A web site is represented in FIG. 4 by the server 1008 and data store 1010 which, as will be understood, may correspond to multiple distributed devices and data stores. The invention may also be practiced in a wide variety of network environments (represented by network 1012) including, for example, TCP/IP-based networks, telecommunications networks, wireless networks, etc. In addition, the computer program instructions with which embodiments of the invention are implemented may be stored in any type of computer-readable media, and may be executed according to a variety of computing models including a client/server model, a peer-to-peer model, on a stand-alone computing device, or according to a distributed computing model in which various of the functionalities described herein may be effected or employed at different locations. Thus, computer-program instructions for performing various disclosed processes may be stored at the user's computer 1000, as well as the server 1008.

The disclosed techniques of the disclosed embodiments may be implemented in any suitable combination of software and/or hardware system, such as a web-based server used in conjunction with a web-browser. The system of this invention may be specially constructed for the required purposes, or may be a general-purpose computer selectively activated or reconfigured by a computer program and/or data structure stored in the computer. The processes presented herein are not inherently related to any particular computer or other apparatus. In particular, various general-purpose machines may be used with programs written in accordance with the teachings herein, or it may be more convenient to construct a more specialized apparatus to perform the required method steps.

Regardless of the system's configuration, the user's computer 1000, the server 1008, and/or other devices in the network may each employ one or more memories or memory modules configured to store data, program instructions for the general-purpose processing operations and/or the inventive techniques described herein.
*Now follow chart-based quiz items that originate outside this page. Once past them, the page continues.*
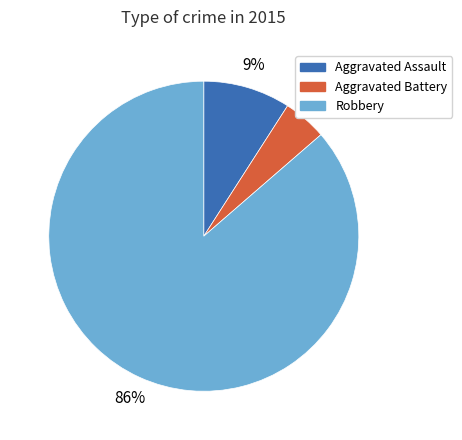

Does any single category account for the majority?

Yes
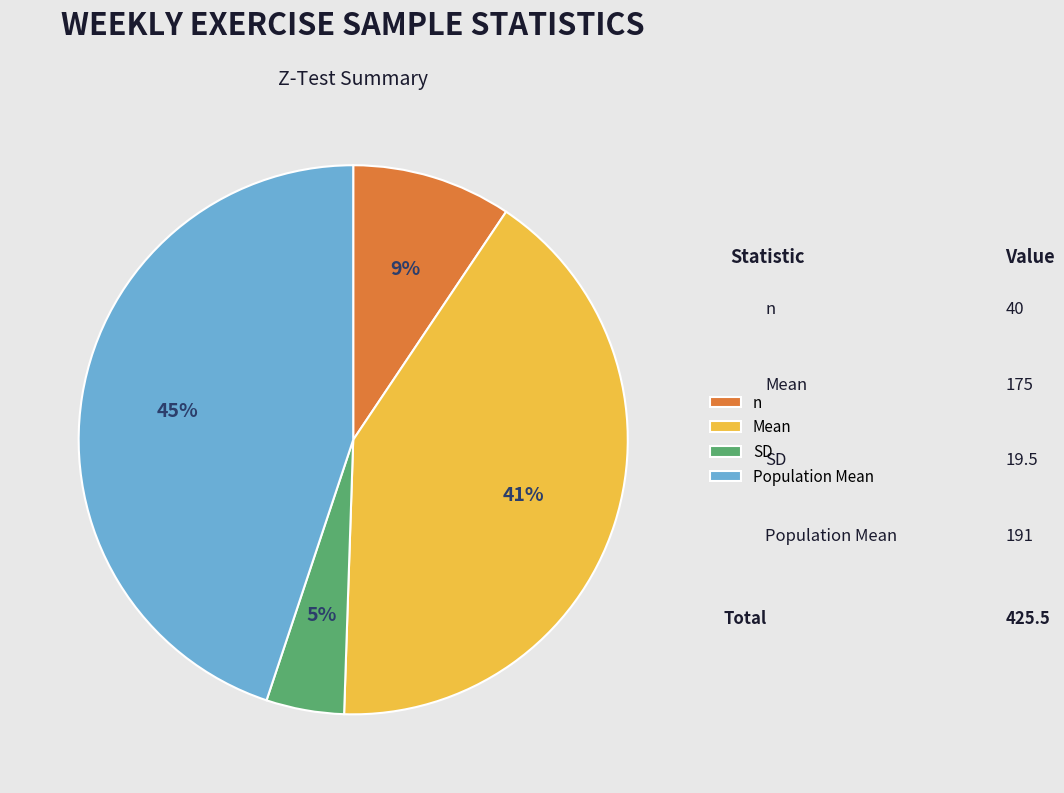

To the nearest percent, what portion does Mean represent?

41%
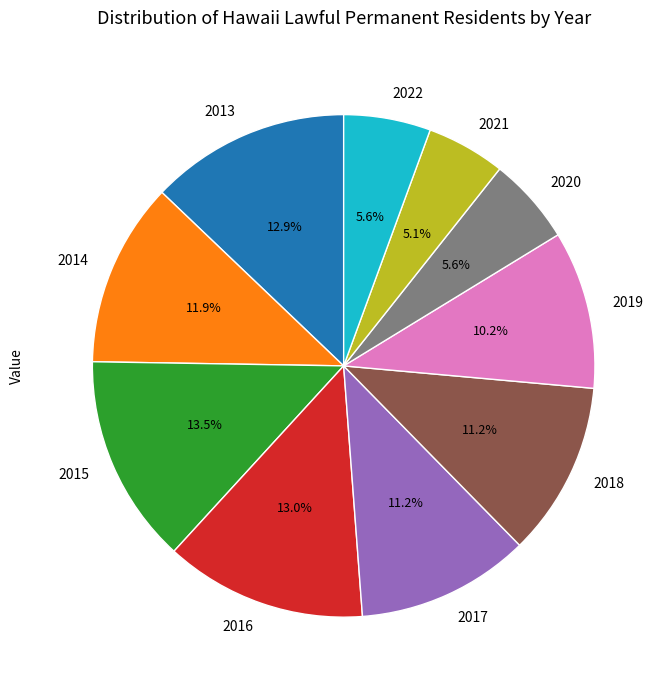

To the nearest percent, what is the difference between the 2013 and 2014 slice percentages?

1%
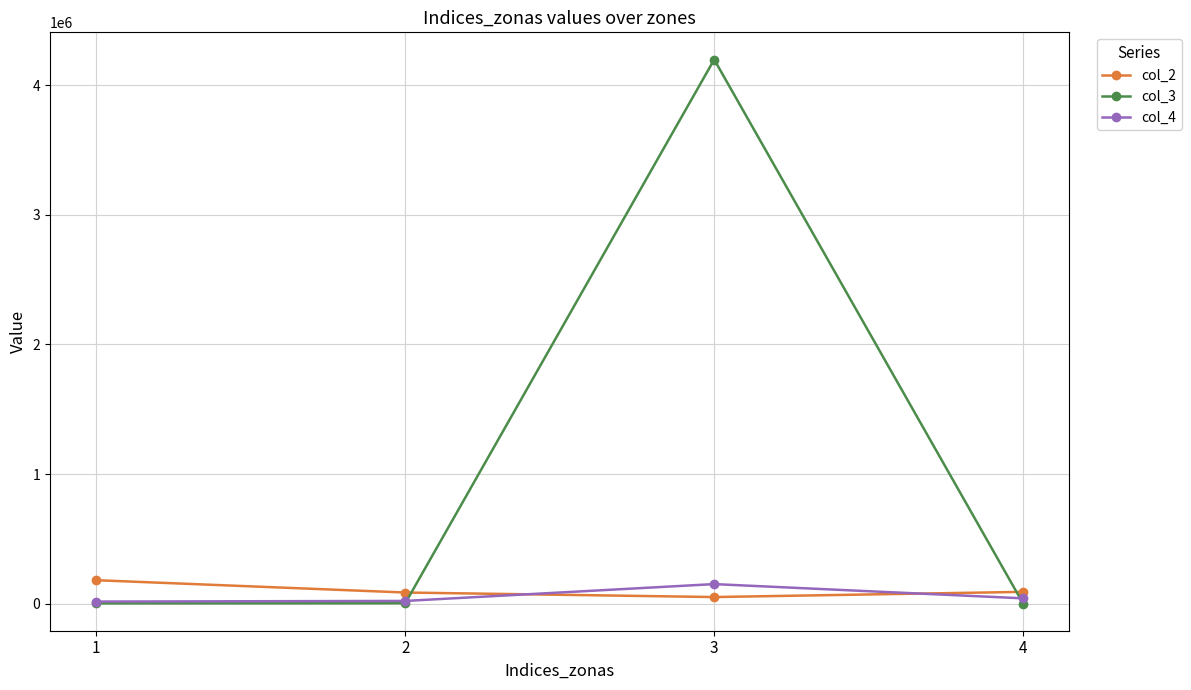

True or false: col_4 has more than 0 interior local peaks.

True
The program instructions may control the operation of an operating system and/or one or more applications, for example. The memory or memories may also be configured to store data structures such as pools of impressions, software for allocating impressions, various requests received from advertisers, and previously determined allocations of impressions, etc.
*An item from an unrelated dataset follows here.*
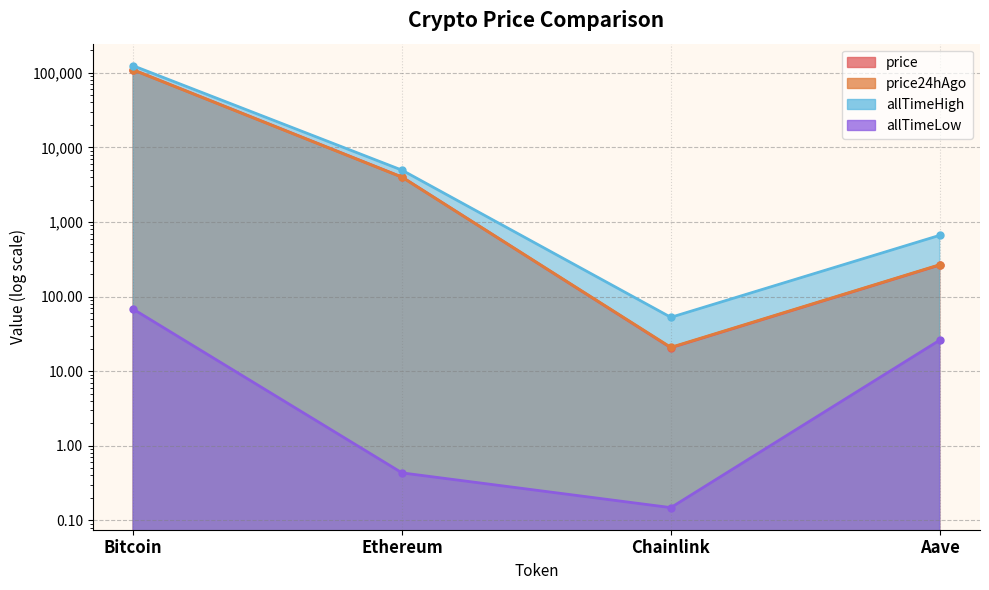

What is the label of the 2nd point from the right?

Chainlink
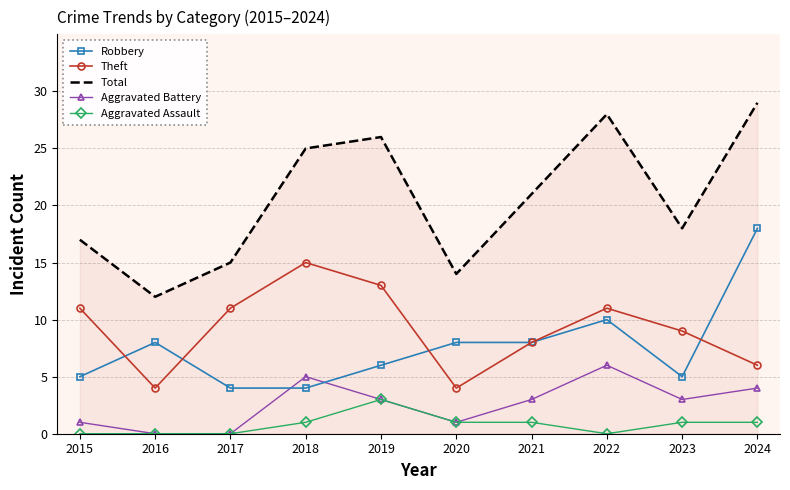

How many categories are shown in the chart?

10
Because such information and program instructions may be employed to implement the systems/methods described herein, the disclosed embodiments relate to machine readable media that include program instructions, state information, etc. for performing various operations described herein. Examples of machine-readable media include, but are not limited to, magnetic media such as hard disks, floppy disks, and magnetic tape; optical media such as CD-ROM disks; magneto-optical media such as floptical disks; and hardware devices that are specially configured to store and perform program instructions, such as read-only memory devices (ROM) and random access memory (RAM). Examples of program instructions include both machine code, such as produced by a compiler, and files containing higher level code that may be executed by the computer using an interpreter.
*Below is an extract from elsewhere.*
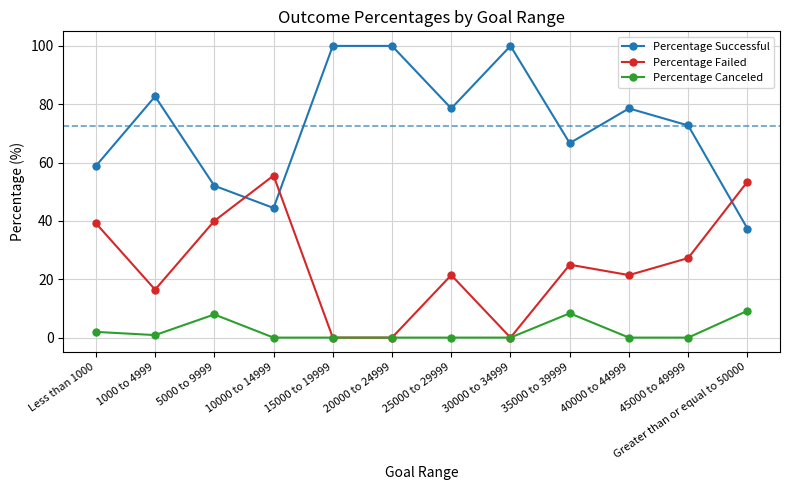

At which label is Percentage Failed closest to 27?

45000 to 49999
Although the foregoing invention has been described in some detail for purposes of clarity of understanding, it will be apparent that certain changes and modifications may be practiced within the scope of the appended claims. Therefore, the present embodiments are to be considered as illustrative and not restrictive and the invention is not to be limited to the details given herein, but may be modified within the scope and equivalents of the appended claims.